Magdeburger Urteil schockiert die Opfer
Nur vier von neun Angreifern für Überfall auf Bernburger Imbissbetreiber bestraft
Ein ominöser Knüppel machte den Unterschied. Weil das Magdeburger Landgericht nicht ausschließen wollte, dass sich der nur Minuten später fast zu Tode geprügelte Aburrahman E. am Abend des 21. September 2013 mithilfe eines Stocks gegen Pöbeleien einer Gruppe Nazis zur Wehr zu setzen suchte, wurden am Freitag nur vier der Täter zu Haftstrafen zwischen fünf Jahren sowie acht Jahren und zwei Monaten verurteilt. Dagegen wurden fünf Mitangeklagte freigesprochen. Den Verurteilten wurde lediglich versuchter Totschlag an dem Imbissbetreiber vom Bernburger Bahnhof zur Last gelegt, nicht versuchter Mord. Das wäre möglich gewesen, wenn die Tat als wesentlich von Ausländerfeindlichkeit motiviert eingeschätzt würde. Der Vorsitzende Richter Dirk Sternberg sagte, derlei Motive hätten bei dem Übergriff zwar »mitgeschwungen«, man könne aber nicht zweifelsfrei nachweisen, dass sie auch das »tragende Motiv« gewesen seien.

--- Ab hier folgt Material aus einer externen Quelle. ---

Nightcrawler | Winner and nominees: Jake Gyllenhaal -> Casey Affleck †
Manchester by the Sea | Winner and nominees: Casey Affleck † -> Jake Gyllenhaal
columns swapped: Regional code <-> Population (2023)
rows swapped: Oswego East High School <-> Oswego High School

Die Opfer des Überfalls, zu denen neben dem 34-jährigen E. auch seine von den Nazis am Tatabend rassistisch beschimpfte Freundin und ein aus Pakistan stammender Bekannter gehören, reagierten entsetzt. »Das ist ein Schock für sie«, sagte Antje Arndt von der Mobilen Opferberatung des Vereins »Miteinander«, »damit haben sie nicht gerechnet«. Das Urteil bedeute, dass die Richter den Opfern »nicht glauben«. Sönke Hilbrans, der E. als Nebenkläger vertrat, nannte es »sehr unverständlich«, dass Rassismus als Ausschlag gebendes Motiv nicht erkannt worden sei: »Wenn man die Opfer nicht als Ausländer identifiziert hätte, wären sie nicht angegriffen worden.«. Ob die Nebenklage in Revision geht, hänge unter anderem von der Reaktion der Staatsanwaltschaft ab. Diese hatte eine Verurteilung wegen versuchten Totschlags für alle neun Angeklagten gefordert.

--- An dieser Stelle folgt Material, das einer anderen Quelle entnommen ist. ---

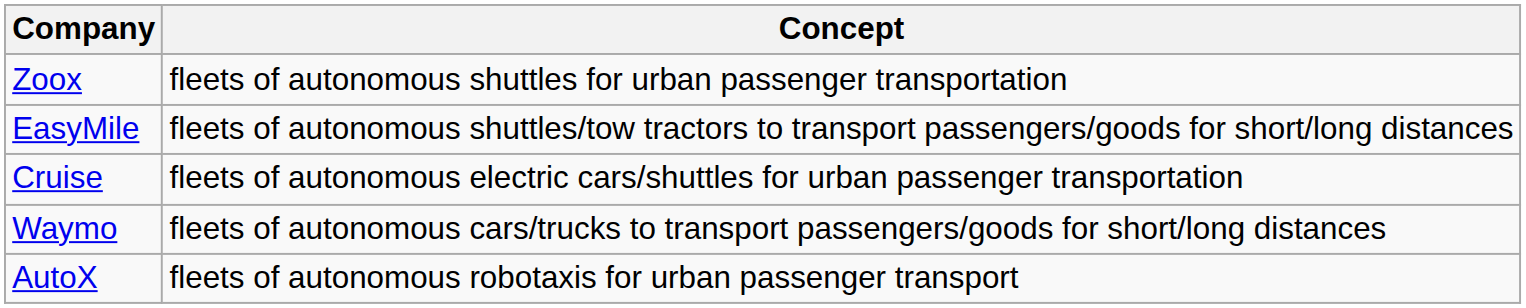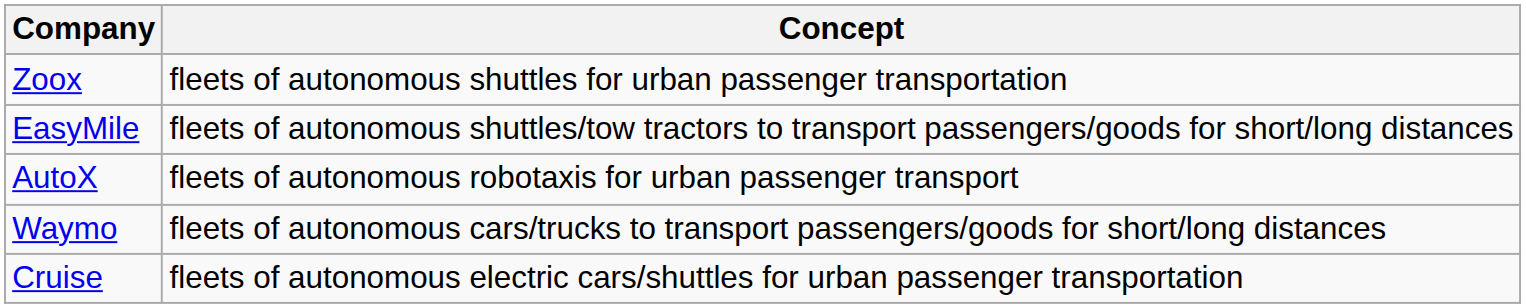rows swapped: Cruise <-> AutoX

Das Gericht hatte es nach zehnwöchiger Beweisaufnahme als erwiesen angesehen, dass Mitglieder der Gruppe, die der Schönebecker Naziszene angehören, an jenem Tag einen Junggesellenabschied gefeiert hatten und nach 21 Uhr mit dem Zug nach Bernburg gekommen waren, zunächst den Imbissbetreiber und seine Freundin beschimpften. Dann eskalierte die Lage blitzschnell. Einer der Angreifer warf zunächst eine Bierflasche mit voller Wucht an E.s Kopf. Nachdem dieser zu Boden gegangen war, traten er und drei Mittäter teils von oben auf dessen Kopf ein. Sie hätten »den Tod billigend in Kauf genommen«, sagte Sternberg. Dass der Imbissbetreiber überlebte, war nur einer Notoperation zu danken. Allerdings trug er andauernde Schäden davon. Unter anderem ist ein Auge schwer in Mitleidenschaft gezogen.
Vom Vorwurf des versuchten Mordes, den die Kammer mit einem rechtlichen Hinweis vor Beginn der Hauptverhandlung selbst ins Spiel gebracht hatte, rückte sie aus zwei Gründen wieder ab. Zum einen habe es sich um eine spontane und nicht um eine geplante Tat gehandelt. Vor allem aber habe man »nicht ausschließen können«, dass E. einen Knüppel aus seinem Geschäft geholt habe, um sich zur Wehr zu setzen. Sternberg verwies auf Aussagen eines Zeugen, der den Vorfall vom Bahnsteig aus beobachtete. Zwar sei nicht auszuschließen, dass der Mann, dem die Gruppe zuvor im Zug ein Bier spendiert hatte, diese entlasten wollte. Zugleich blieben aber auch Zweifel an den Aussagen der Opfer. »Der Sachverhalt blieb schwammig«, sagte der Richter. Opferberaterin Arndt bezeichnete es dagegen als »völlig lebensfremd«, dass E. auf die Beleidigungen mit einem Knüppel habe reagieren wollen, zumal er zuvor versuchte, die Lage zu entschärfen. Auf erste Beleidigungen entgegnete er: »Macht mal bisschen Multikulti«. Es waren die Täter, die daran kein Interesse hatten.